Data supplied:
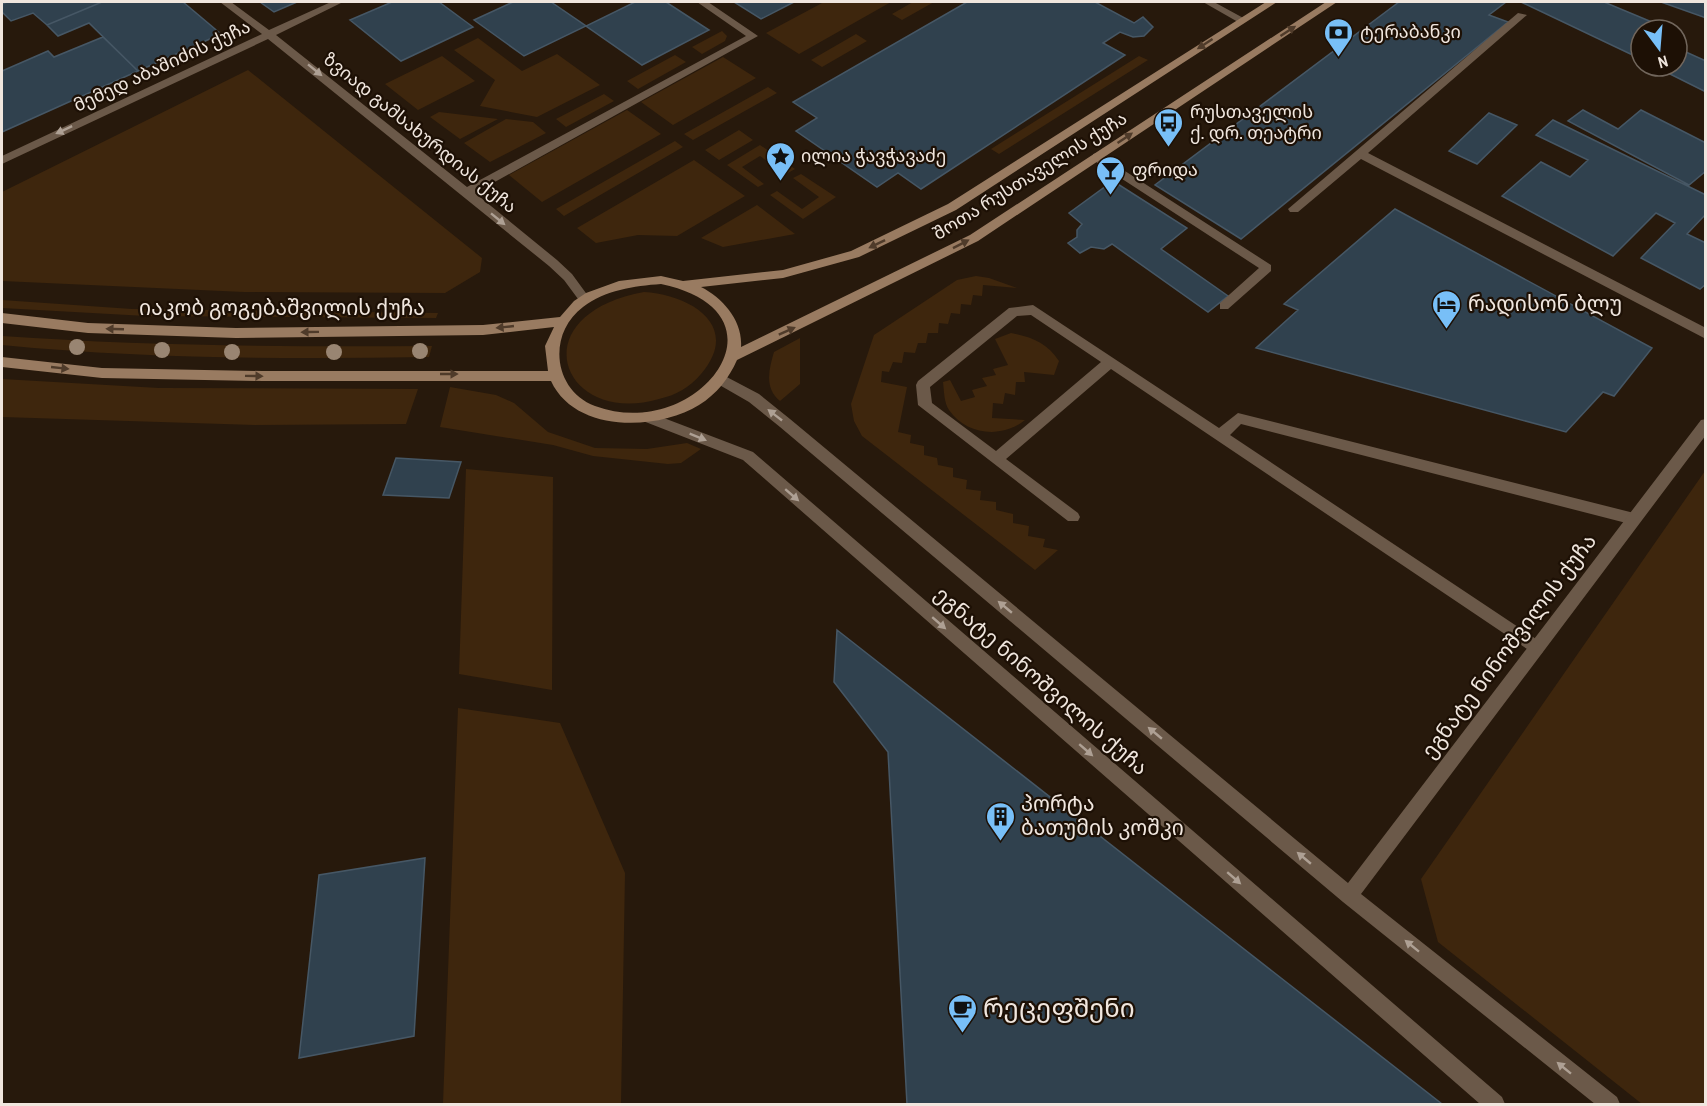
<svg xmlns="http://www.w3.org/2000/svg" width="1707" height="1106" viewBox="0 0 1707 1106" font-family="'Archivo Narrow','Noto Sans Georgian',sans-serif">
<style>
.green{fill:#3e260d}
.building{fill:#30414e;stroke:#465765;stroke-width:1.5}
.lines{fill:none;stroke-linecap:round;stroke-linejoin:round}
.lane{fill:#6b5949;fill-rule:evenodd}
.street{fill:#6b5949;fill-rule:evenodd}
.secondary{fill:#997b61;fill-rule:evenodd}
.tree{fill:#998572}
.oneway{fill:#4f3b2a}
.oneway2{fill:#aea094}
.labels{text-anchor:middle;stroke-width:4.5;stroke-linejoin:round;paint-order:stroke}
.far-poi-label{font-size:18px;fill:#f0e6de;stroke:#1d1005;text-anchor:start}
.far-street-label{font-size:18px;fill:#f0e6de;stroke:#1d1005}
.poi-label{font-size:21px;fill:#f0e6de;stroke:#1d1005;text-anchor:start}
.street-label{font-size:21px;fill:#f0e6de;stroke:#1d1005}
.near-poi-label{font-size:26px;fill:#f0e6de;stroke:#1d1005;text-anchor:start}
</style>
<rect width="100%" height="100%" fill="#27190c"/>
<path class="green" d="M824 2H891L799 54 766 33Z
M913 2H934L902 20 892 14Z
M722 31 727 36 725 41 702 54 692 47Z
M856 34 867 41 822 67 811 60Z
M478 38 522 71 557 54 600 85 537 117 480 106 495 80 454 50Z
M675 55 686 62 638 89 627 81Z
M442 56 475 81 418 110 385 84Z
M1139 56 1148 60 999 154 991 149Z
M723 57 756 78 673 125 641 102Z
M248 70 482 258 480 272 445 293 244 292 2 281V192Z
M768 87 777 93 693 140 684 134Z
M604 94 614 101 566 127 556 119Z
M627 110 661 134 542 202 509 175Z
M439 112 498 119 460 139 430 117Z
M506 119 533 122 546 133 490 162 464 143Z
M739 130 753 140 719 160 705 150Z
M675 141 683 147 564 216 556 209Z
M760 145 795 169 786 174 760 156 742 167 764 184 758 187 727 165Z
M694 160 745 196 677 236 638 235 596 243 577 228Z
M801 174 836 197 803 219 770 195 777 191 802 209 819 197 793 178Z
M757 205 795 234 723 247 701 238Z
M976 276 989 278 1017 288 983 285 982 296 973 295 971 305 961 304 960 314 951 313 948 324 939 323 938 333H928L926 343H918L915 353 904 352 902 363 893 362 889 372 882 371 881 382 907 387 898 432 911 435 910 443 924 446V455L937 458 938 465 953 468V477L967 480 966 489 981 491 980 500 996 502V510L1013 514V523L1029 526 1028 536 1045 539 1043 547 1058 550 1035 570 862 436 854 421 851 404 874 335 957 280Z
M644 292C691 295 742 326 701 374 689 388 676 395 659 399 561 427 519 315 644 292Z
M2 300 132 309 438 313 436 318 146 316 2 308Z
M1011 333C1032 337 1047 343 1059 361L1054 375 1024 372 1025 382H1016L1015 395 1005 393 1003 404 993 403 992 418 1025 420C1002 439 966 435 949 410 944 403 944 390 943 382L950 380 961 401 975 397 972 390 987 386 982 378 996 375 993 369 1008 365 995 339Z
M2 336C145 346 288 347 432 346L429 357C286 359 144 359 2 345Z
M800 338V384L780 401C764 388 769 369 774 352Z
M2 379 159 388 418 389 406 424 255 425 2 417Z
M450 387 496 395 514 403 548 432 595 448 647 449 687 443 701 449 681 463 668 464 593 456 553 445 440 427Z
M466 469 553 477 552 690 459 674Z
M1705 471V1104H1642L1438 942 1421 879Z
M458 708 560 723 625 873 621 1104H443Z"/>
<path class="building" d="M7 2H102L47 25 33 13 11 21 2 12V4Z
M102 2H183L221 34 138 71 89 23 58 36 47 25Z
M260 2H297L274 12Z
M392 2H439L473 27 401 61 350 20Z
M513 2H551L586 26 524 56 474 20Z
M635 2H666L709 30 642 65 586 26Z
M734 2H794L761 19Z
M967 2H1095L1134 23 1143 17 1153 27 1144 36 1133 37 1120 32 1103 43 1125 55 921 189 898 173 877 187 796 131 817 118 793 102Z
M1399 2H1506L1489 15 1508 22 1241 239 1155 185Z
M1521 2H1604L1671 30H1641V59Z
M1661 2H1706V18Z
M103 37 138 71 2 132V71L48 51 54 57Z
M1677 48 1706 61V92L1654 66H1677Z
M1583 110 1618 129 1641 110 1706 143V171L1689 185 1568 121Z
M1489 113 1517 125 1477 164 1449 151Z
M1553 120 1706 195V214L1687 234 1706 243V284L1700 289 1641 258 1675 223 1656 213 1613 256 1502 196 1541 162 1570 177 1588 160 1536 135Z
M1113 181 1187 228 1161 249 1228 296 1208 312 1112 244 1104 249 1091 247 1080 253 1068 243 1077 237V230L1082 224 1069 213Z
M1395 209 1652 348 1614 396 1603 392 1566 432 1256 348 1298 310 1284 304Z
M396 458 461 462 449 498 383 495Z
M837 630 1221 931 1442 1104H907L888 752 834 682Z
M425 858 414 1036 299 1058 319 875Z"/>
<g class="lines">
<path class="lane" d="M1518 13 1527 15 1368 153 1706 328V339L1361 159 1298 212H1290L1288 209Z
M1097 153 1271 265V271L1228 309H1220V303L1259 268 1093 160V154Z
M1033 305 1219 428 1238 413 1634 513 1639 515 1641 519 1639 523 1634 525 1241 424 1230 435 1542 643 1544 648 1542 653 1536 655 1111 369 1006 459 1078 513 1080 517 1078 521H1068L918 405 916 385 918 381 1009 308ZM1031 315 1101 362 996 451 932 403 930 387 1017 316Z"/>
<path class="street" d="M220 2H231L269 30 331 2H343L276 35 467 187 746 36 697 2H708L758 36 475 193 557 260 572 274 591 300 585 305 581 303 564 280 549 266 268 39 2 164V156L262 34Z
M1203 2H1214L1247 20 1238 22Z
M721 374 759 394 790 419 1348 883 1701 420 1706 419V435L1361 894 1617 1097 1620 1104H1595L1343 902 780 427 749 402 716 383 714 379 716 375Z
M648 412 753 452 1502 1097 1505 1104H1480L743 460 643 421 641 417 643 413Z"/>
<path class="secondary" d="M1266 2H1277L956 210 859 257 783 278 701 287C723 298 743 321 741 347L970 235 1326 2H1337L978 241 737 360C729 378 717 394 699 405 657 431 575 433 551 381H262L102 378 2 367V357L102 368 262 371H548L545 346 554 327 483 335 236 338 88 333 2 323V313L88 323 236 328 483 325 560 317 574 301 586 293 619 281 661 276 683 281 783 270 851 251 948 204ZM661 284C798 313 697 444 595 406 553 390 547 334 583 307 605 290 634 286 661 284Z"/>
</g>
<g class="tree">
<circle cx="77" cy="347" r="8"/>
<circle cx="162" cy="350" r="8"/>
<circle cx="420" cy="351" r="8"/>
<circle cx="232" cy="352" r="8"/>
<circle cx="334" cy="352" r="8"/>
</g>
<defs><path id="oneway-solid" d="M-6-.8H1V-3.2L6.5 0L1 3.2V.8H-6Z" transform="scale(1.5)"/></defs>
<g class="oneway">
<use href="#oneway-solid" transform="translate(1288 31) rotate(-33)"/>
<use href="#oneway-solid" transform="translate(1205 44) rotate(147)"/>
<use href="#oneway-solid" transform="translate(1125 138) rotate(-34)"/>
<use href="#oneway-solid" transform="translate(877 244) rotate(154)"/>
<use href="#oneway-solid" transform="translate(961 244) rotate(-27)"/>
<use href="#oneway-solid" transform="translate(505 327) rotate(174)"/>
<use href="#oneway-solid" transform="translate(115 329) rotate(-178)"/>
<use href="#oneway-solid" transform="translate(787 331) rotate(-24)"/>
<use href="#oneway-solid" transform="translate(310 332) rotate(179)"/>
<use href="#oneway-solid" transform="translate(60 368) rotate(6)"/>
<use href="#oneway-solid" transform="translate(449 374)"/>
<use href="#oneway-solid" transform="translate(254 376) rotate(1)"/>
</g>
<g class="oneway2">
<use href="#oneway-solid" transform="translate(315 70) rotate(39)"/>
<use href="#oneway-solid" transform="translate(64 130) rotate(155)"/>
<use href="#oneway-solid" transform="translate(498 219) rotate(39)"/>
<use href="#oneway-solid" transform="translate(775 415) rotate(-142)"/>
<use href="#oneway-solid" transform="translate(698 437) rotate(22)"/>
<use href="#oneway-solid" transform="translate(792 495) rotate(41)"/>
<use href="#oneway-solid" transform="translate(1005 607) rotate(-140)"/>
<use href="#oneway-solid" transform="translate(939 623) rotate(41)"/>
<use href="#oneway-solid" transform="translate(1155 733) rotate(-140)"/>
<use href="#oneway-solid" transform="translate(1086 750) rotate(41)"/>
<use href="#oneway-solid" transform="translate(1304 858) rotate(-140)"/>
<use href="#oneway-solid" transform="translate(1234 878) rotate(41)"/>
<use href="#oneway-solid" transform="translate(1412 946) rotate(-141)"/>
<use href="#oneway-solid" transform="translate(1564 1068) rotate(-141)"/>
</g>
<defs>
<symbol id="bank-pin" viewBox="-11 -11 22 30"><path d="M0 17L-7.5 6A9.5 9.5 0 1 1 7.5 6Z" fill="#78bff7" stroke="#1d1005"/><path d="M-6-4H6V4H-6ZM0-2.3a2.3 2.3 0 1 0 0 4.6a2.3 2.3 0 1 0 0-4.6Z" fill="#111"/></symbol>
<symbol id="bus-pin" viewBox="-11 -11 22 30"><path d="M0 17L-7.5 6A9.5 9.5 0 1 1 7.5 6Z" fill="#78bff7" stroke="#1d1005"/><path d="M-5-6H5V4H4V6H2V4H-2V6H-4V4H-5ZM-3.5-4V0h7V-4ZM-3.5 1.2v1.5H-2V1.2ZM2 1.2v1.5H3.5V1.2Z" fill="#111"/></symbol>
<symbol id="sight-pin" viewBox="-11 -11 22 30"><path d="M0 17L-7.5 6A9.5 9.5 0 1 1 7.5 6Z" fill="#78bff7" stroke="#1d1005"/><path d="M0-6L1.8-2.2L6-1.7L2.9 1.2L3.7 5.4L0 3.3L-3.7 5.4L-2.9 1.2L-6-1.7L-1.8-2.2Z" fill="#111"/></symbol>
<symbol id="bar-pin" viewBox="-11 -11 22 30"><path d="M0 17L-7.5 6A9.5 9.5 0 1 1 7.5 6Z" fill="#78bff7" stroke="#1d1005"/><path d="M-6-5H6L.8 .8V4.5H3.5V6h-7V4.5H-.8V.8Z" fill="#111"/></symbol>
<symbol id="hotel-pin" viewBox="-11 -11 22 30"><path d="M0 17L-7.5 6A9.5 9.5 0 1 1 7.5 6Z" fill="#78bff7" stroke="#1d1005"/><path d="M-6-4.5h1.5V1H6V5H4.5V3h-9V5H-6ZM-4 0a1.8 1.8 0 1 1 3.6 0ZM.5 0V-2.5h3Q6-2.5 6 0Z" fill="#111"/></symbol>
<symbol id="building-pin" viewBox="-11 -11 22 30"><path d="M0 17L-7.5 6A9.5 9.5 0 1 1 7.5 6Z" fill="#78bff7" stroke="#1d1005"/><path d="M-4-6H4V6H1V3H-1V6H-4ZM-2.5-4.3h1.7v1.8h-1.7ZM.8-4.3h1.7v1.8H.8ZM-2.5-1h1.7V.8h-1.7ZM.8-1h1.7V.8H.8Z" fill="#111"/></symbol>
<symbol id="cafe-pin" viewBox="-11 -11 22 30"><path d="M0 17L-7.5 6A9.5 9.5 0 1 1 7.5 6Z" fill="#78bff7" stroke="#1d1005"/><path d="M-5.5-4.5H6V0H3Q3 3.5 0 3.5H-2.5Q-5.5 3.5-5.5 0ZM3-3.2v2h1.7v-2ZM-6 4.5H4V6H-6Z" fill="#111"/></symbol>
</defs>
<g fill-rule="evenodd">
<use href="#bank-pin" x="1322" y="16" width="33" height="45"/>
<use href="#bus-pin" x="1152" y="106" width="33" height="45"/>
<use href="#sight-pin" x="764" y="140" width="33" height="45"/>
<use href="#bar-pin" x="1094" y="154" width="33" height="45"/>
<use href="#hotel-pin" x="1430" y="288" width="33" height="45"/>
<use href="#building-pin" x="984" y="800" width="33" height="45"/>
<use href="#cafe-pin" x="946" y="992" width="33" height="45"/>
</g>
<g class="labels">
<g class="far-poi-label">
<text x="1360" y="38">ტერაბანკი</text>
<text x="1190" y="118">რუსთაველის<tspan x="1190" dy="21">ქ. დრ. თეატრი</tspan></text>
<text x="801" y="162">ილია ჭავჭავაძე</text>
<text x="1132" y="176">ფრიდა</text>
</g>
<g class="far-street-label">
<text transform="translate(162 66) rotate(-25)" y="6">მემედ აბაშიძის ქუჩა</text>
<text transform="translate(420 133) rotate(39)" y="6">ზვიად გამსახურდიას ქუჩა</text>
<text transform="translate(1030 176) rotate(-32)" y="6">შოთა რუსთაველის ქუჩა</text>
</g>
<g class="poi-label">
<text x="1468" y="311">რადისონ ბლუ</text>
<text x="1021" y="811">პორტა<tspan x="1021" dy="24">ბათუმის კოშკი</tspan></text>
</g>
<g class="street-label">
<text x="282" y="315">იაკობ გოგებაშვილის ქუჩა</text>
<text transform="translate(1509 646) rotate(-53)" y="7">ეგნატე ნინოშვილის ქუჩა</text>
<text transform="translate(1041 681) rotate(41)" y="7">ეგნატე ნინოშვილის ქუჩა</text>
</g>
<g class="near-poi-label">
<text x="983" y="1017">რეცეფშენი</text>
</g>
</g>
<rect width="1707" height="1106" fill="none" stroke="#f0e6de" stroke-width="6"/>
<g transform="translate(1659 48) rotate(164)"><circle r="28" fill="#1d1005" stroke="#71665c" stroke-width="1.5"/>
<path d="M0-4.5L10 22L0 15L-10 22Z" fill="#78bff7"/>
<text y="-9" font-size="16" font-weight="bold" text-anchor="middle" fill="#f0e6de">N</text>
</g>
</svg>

Directions:
Check each line of the records for "round" and copy the ones that contain it.

Task solution:
.lines{fill:none;stroke-linecap:round;stroke-linejoin:round}
.labels{text-anchor:middle;stroke-width:4.5;stroke-linejoin:round;paint-order:stroke}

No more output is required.